Edward Mathis

Writer

  • Born: February 12, 1927
  • Birthplace: Evansville, Indiana
  • Died: 1988

Biography

Edward Mathis was born on February 12, 1927, in Evansville, Indiana, the son of Hardie H. Mathis and Mary Hill Mathis. He joined the navy at the age of seventeen and served as a pharmacist’s mate during the latter stages of World War II. Following his discharge in 1946, Mathis married Bonnie Goodman, with whom he had a daughter, Janet.

From 1946 to 1949, Mathis attended Bramwell Business College. He was a buyer for Douglas Aircraft in El Segundo, California, from 1951 until 1960, and in his spare time began writing, simply for the love of developing plots and characters. Though he produced more than a dozen novel-length manuscripts, he did not publish them because he disliked editing, rewriting, and submitting work to publishers and he was more concerned with supporting his family than with publishing his books. After earning a graduate engineering degree from Western State College in 1962, Mathis resumed his career as a buyer, this time working for Bell Helicopter in Fort Worth, Texas, where he remained from 1963 to 1976.

In the late 1970’s and early 1980’s, Mathis, who was living in the Dallas suburb of Euless, rededicated himself to writing. He joined the Mystery Writers of America and Private Eye Writers of America and become a member of the Dallas-Fort Worth Pro-Am Writers Workshop. The commitment paid off when his manuscript, September Song, won first place in the mystery-suspense category in the 1983 Oklahoma Writer’s Federation annual contest.

Encouraged by his success, Mathis redoubled his efforts and published his first novel, From a High Place, in 1985. The novel introduced hard-boiled Dan Roman, a former Vietnam War helicopter pilot and police lieutenant, who is now a middle-aged private investigator who drives a pickup truck, drinks beer, wears cowboy boots, and works out of his home in fictional Midway City, near Dallas. Roman is portrayed as a capable, introspective man whose life has been touched by tragedy; his father froze to death while drunk, his first wife died of cancer, and his only child was killed in a car crash.

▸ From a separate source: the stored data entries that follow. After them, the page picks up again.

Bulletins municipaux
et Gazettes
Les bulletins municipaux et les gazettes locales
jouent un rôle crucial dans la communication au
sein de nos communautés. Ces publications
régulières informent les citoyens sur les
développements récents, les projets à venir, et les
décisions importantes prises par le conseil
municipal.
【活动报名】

In the second book of the series, Dark Streaks and Empty Places, Roman has married a much younger woman, an ambitious investigative reporter for a television station with aspirations of becoming a news anchor. In subsequent entries, the brooding, two-fisted detective demonstrates bulldog-like persistence in following leads in a variety of cases that take place in Texas and other parts of North America. After publishing five Dan Roman adventures, Mathis’s series began to be recognized and received favorable reviews, although some critics, while praising his straightforward narrative and well-drawn characters, complained about his overuse of adverbs. Then Mathis suddenly died in 1988, and it appeared that the series had come to a premature end.

However, Mathis’s widow, Bonnie, continued to submit his completed manuscripts. Since his death, four additional Dan Roman novels have appeared, The Burned Woman, Out of the Shadows, September Song, and The Fifth Level. Two stand-alone novels, Only When She Cries and See No Evil, also were published posthumously.